Chronic exposure to diclofenac induces delayed mandibular defects in medaka (Oryzias latipes) in a sex-dependent manner

Diclofenac is widely distributed in freshwater environments. To support a robust aquatic risk assessment, medaka (Oryzias latipes) were exposed to diclofenac at sublethal concentrations of 0.608, 2.15, 7.29, 26.5, and 94.8 μg/L (as mean measured concentrations) from fertilized eggs to 90-day posthatch. Except for the induction of mandibular defects, no deleterious effects were observed on hatching success and time to hatching at the embryonic stage, or on posthatch mortality, growth in hatched larvae and juveniles, and no abnormal behavior was observed.
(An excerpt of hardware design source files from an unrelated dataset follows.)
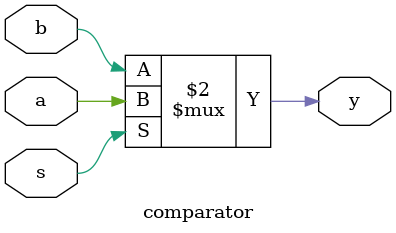
<source format=v>
module comparator(s,a,b,y);
input s,a,b;
output y;

assign y=(s==1)?a:b;

endmodule

</source>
After 40-day posthatch, mandibular defects in the fish were observed at a concentration of 7.29 μg/L and above. Cumulatively, a morphological examination showed that 4% of the fish in the 7.29 μg/L treatment, 20% in the 26.5 μg/L treatment, and 38% in the 94.8 μg/L treatment exhibited mandibular defects, and the sex ratio of fish with mandibular defects was skewed toward males. These results suggest that diclofenac affects bone remodeling in the lower jaw of medaka after puberty in a sex-dependent manner. The lowest observed-effect concentration and no observed-effect concentration of diclofenac for mandibular dysmorphism through the partial life cycle exposure of the medaka were 26.5 and 7.29 μg/L, respectively.